(Records contained in a dataset)
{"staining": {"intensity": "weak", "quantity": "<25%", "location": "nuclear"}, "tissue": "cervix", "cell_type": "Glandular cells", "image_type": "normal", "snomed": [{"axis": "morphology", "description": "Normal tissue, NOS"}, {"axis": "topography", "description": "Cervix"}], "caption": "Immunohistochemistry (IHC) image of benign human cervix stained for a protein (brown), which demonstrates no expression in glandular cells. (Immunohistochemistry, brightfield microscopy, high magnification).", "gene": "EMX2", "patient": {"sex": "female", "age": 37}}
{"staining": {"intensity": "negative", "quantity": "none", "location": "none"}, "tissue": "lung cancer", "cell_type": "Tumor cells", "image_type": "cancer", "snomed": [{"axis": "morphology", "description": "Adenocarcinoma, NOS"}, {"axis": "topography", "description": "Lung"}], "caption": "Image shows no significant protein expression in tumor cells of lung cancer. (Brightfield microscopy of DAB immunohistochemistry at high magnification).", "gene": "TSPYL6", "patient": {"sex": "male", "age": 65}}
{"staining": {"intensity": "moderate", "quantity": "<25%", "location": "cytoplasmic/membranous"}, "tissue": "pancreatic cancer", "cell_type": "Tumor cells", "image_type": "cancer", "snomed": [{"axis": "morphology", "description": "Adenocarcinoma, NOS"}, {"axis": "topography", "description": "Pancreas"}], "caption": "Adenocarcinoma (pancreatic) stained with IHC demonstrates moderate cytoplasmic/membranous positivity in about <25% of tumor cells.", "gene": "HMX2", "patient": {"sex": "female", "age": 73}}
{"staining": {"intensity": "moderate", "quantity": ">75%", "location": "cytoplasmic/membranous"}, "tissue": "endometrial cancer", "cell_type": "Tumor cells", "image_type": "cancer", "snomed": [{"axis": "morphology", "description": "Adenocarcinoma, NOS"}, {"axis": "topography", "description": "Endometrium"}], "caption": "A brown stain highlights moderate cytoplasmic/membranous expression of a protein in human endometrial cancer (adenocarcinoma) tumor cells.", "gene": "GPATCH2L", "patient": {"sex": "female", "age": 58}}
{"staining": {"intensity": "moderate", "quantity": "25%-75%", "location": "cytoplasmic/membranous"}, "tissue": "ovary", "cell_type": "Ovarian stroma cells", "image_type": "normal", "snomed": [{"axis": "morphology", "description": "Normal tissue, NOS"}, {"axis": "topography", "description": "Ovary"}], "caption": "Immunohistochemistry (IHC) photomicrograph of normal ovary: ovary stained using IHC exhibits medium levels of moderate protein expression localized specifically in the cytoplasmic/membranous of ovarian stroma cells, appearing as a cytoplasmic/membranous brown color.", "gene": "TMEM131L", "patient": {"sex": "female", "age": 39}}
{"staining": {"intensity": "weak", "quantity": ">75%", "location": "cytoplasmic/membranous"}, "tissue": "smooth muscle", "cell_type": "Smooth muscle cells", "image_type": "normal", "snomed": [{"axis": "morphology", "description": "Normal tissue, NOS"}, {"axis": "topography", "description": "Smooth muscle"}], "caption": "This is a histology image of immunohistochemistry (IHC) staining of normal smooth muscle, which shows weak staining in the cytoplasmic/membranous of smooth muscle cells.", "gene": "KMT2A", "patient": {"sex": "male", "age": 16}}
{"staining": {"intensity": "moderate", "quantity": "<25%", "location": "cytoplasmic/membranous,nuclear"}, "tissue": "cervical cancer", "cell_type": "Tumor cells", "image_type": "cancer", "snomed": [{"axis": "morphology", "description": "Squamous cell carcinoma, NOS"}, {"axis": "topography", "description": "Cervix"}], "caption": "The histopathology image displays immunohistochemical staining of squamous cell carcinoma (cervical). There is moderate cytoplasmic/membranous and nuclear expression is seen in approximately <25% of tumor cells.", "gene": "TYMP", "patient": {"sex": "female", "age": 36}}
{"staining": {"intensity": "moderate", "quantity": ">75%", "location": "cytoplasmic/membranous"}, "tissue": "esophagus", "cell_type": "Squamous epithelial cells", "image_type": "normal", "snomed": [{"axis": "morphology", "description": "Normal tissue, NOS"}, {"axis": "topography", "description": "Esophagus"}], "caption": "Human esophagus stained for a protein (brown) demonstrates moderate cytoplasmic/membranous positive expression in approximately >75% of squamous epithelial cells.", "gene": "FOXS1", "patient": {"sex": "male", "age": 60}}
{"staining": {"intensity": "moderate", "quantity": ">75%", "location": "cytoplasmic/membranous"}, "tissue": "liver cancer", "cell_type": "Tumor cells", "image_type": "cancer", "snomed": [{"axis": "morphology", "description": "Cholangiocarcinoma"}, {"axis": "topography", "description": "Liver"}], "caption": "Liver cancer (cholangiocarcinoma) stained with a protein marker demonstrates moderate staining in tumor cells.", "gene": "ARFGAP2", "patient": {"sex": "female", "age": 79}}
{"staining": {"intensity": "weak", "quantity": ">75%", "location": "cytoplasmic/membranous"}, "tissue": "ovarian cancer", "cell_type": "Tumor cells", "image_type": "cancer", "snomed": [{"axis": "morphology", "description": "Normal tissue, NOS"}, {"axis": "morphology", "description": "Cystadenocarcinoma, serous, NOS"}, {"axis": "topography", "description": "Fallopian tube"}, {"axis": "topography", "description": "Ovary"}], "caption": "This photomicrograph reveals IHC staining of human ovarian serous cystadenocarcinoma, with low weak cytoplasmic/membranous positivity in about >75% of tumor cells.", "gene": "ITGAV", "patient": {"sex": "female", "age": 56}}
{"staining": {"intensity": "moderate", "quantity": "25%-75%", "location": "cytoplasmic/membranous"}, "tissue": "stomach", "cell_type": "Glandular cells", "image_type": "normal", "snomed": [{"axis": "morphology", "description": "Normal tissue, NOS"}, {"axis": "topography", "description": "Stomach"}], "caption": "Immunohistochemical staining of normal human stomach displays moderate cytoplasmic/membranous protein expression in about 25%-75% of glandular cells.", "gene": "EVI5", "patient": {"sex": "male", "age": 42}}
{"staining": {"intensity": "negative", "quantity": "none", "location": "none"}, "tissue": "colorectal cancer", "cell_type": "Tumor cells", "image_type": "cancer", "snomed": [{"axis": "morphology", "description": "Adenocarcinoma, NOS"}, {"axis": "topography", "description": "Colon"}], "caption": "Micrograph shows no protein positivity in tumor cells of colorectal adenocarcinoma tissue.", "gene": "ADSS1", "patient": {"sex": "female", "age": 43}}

**Problem statement**
What you return should match the data character for character.

**Answer to this task**
{"staining": {"intensity": "weak", "quantity": "<25%", "location": "nuclear"}, "tissue": "cervix", "cell_type": "Glandular cells", "image_type": "normal", "snomed": [{"axis": "morphology", "description": "Normal tissue, NOS"}, {"axis": "topography", "description": "Cervix"}], "caption": "Immunohistochemistry (IHC) image of benign human cervix stained for a protein (brown), which demonstrates no expression in glandular cells. (Immunohistochemistry, brightfield microscopy, high magnification).", "gene": "EMX2", "patient": {"sex": "female", "age": 37}}
{"staining": {"intensity": "negative", "quantity": "none", "location": "none"}, "tissue": "lung cancer", "cell_type": "Tumor cells", "image_type": "cancer", "snomed": [{"axis": "morphology", "description": "Adenocarcinoma, NOS"}, {"axis": "topography", "description": "Lung"}], "caption": "Image shows no significant protein expression in tumor cells of lung cancer. (Brightfield microscopy of DAB immunohistochemistry at high magnification).", "gene": "TSPYL6", "patient": {"sex": "male", "age": 65}}
{"staining": {"intensity": "moderate", "quantity": "<25%", "location": "cytoplasmic/membranous"}, "tissue": "pancreatic cancer", "cell_type": "Tumor cells", "image_type": "cancer", "snomed": [{"axis": "morphology", "description": "Adenocarcinoma, NOS"}, {"axis": "topography", "description": "Pancreas"}], "caption": "Adenocarcinoma (pancreatic) stained with IHC demonstrates moderate cytoplasmic/membranous positivity in about <25% of tumor cells.", "gene": "HMX2", "patient": {"sex": "female", "age": 73}}
{"staining": {"intensity": "moderate", "quantity": ">75%", "location": "cytoplasmic/membranous"}, "tissue": "endometrial cancer", "cell_type": "Tumor cells", "image_type": "cancer", "snomed": [{"axis": "morphology", "description": "Adenocarcinoma, NOS"}, {"axis": "topography", "description": "Endometrium"}], "caption": "A brown stain highlights moderate cytoplasmic/membranous expression of a protein in human endometrial cancer (adenocarcinoma) tumor cells.", "gene": "GPATCH2L", "patient": {"sex": "female", "age": 58}}
{"staining": {"intensity": "moderate", "quantity": "25%-75%", "location": "cytoplasmic/membranous"}, "tissue": "ovary", "cell_type": "Ovarian stroma cells", "image_type": "normal", "snomed": [{"axis": "morphology", "description": "Normal tissue, NOS"}, {"axis": "topography", "description": "Ovary"}], "caption": "Immunohistochemistry (IHC) photomicrograph of normal ovary: ovary stained using IHC exhibits medium levels of moderate protein expression localized specifically in the cytoplasmic/membranous of ovarian stroma cells, appearing as a cytoplasmic/membranous brown color.", "gene": "TMEM131L", "patient": {"sex": "female", "age": 39}}
{"staining": {"intensity": "weak", "quantity": ">75%", "location": "cytoplasmic/membranous"}, "tissue": "smooth muscle", "cell_type": "Smooth muscle cells", "image_type": "normal", "snomed": [{"axis": "morphology", "description": "Normal tissue, NOS"}, {"axis": "topography", "description": "Smooth muscle"}], "caption": "This is a histology image of immunohistochemistry (IHC) staining of normal smooth muscle, which shows weak staining in the cytoplasmic/membranous of smooth muscle cells.", "gene": "KMT2A", "patient": {"sex": "male", "age": 16}}
{"staining": {"intensity": "moderate", "quantity": "<25%", "location": "cytoplasmic/membranous,nuclear"}, "tissue": "cervical cancer", "cell_type": "Tumor cells", "image_type": "cancer", "snomed": [{"axis": "morphology", "description": "Squamous cell carcinoma, NOS"}, {"axis": "topography", "description": "Cervix"}], "caption": "The histopathology image displays immunohistochemical staining of squamous cell carcinoma (cervical). There is moderate cytoplasmic/membranous and nuclear expression is seen in approximately <25% of tumor cells.", "gene": "TYMP", "patient": {"sex": "female", "age": 36}}
{"staining": {"intensity": "moderate", "quantity": ">75%", "location": "cytoplasmic/membranous"}, "tissue": "esophagus", "cell_type": "Squamous epithelial cells", "image_type": "normal", "snomed": [{"axis": "morphology", "description": "Normal tissue, NOS"}, {"axis": "topography", "description": "Esophagus"}], "caption": "Human esophagus stained for a protein (brown) demonstrates moderate cytoplasmic/membranous positive expression in approximately >75% of squamous epithelial cells.", "gene": "FOXS1", "patient": {"sex": "male", "age": 60}}
{"staining": {"intensity": "moderate", "quantity": ">75%", "location": "cytoplasmic/membranous"}, "tissue": "liver cancer", "cell_type": "Tumor cells", "image_type": "cancer", "snomed": [{"axis": "morphology", "description": "Cholangiocarcinoma"}, {"axis": "topography", "description": "Liver"}], "caption": "Liver cancer (cholangiocarcinoma) stained with a protein marker demonstrates moderate staining in tumor cells.", "gene": "ARFGAP2", "patient": {"sex": "female", "age": 79}}
{"staining": {"intensity": "weak", "quantity": ">75%", "location": "cytoplasmic/membranous"}, "tissue": "ovarian cancer", "cell_type": "Tumor cells", "image_type": "cancer", "snomed": [{"axis": "morphology", "description": "Normal tissue, NOS"}, {"axis": "morphology", "description": "Cystadenocarcinoma, serous, NOS"}, {"axis": "topography", "description": "Fallopian tube"}, {"axis": "topography", "description": "Ovary"}], "caption": "This photomicrograph reveals IHC staining of human ovarian serous cystadenocarcinoma, with low weak cytoplasmic/membranous positivity in about >75% of tumor cells.", "gene": "ITGAV", "patient": {"sex": "female", "age": 56}}
{"staining": {"intensity": "moderate", "quantity": "25%-75%", "location": "cytoplasmic/membranous"}, "tissue": "stomach", "cell_type": "Glandular cells", "image_type": "normal", "snomed": [{"axis": "morphology", "description": "Normal tissue, NOS"}, {"axis": "topography", "description": "Stomach"}], "caption": "Immunohistochemical staining of normal human stomach displays moderate cytoplasmic/membranous protein expression in about 25%-75% of glandular cells.", "gene": "EVI5", "patient": {"sex": "male", "age": 42}}
{"staining": {"intensity": "negative", "quantity": "none", "location": "none"}, "tissue": "colorectal cancer", "cell_type": "Tumor cells", "image_type": "cancer", "snomed": [{"axis": "morphology", "description": "Adenocarcinoma, NOS"}, {"axis": "topography", "description": "Colon"}], "caption": "Micrograph shows no protein positivity in tumor cells of colorectal adenocarcinoma tissue.", "gene": "ADSS1", "patient": {"sex": "female", "age": 43}}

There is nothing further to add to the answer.